Kubernetes has a reputation for being complicated. Some of that reputation is deserved — it is genuinely complex. But the complexity exists to solve real problems, and understanding those problems makes the concepts click.

The problem Kubernetes solves

You have a containerized application. You need it to:

  • Keep running even if a container crashes
  • Scale to more instances when traffic increases and scale back down to save cost
  • Deploy new versions without downtime
  • Spread across multiple servers so a single machine failure doesn’t kill everything
  • Route traffic to healthy instances only

You could build automation for all of this yourself. Kubernetes is the standard implementation of that automation.

Core concepts

Pod: The smallest deployable unit. A pod wraps one or more containers that share a network namespace and storage volumes. Usually one container per pod, but sidecar patterns use multiple (a main app container plus a logging agent, for example).

Pods are ephemeral. They die and are replaced. Never depend on a pod’s IP address or hostname surviving.

Deployment: The object that says “I want 3 replicas of this pod, always.” The Deployment controller continuously reconciles actual state with desired state. If a pod crashes, the controller creates a replacement. If you change the container image, it rolls out the update gradually.

apiVersion: apps/v1
kind: Deployment
metadata:
  name: web
spec:
  replicas: 3
  selector:
    matchLabels:
      app: web
  template:
    metadata:
      labels:
        app: web
    spec:
      containers:
      - name: web
        image: my-app:1.2.0
        ports:
        - containerPort: 8080
        resources:
          requests:
            cpu: "100m"
            memory: "128Mi"
          limits:
            cpu: "500m"
            memory: "512Mi"

Service: Pods come and go with new IP addresses. A Service is a stable network endpoint that routes to whichever pods match its label selector. It gives you a consistent DNS name and load balances across healthy pods.

apiVersion: v1
kind: Service
metadata:
  name: web
spec:
  selector:
    app: web
  ports:
  - port: 80
    targetPort: 8080

Ingress: A Service exposes pods within the cluster. An Ingress exposes them to the internet, typically with HTTP routing rules (path-based or hostname-based) and TLS termination.

ConfigMap and Secret: ConfigMaps store non-sensitive configuration (environment variables, config files). Secrets store sensitive values like database passwords (base64-encoded by default — for real secret management, integrate with Vault or AWS Secrets Manager).

Namespace: Logical partition within a cluster.

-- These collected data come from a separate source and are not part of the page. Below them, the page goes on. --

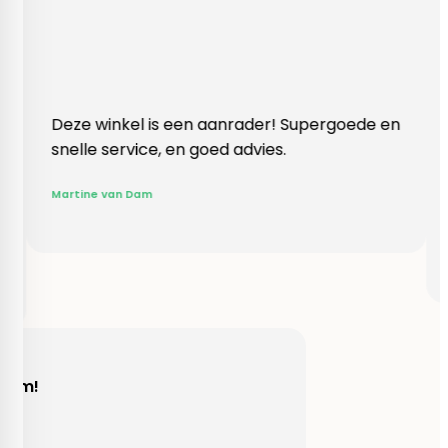
el is een aanrader! Supergoede en
Vlotte ontvangst
vice, en goed advies.
klopte heel blij
Rieneke, ze heef
 Dam
gegeven een erg
R. van Buel
Behulpzaam!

Teams or environments (staging, prod) can share a cluster while being isolated into separate namespaces.

The control loop

Everything in Kubernetes is a control loop. A controller watches the cluster state, compares it to the desired state declared in your YAML, and takes action to close the gap. This is why Kubernetes is self-healing: after a crash, the controller notices the deficit and creates a replacement.

You declare what you want, not how to get there. The controllers handle the how.

kubectl, the essential commands

# What's running
kubectl get pods
kubectl get deployments
kubectl get services

# Details on a specific resource
kubectl describe pod web-7d8f9b-xyz

# View logs
kubectl logs web-7d8f9b-xyz
kubectl logs -f web-7d8f9b-xyz  # follow

# Apply configuration from a file
kubectl apply -f deployment.yaml

# Scale manually
kubectl scale deployment web --replicas=5

# Execute a command in a running container
kubectl exec -it web-7d8f9b-xyz -- /bin/sh

When Kubernetes is overkill

Kubernetes has real operational overhead: you need someone who knows it, cluster upgrades take effort, and debugging across pods and nodes is harder than debugging a single server.

It’s worth it when:

  • You have multiple services that need independent scaling
  • You need zero-downtime deployments
  • You’re already running containers and need orchestration
  • Your team is large enough that the operational cost is shared

It’s probably overkill for:

  • A single-service application with modest traffic
  • A team of one or two developers
  • Applications that deploy once a month

For smaller projects, a managed service like AWS App Runner, Fly.io, or Railway gives you container orchestration without managing Kubernetes yourself.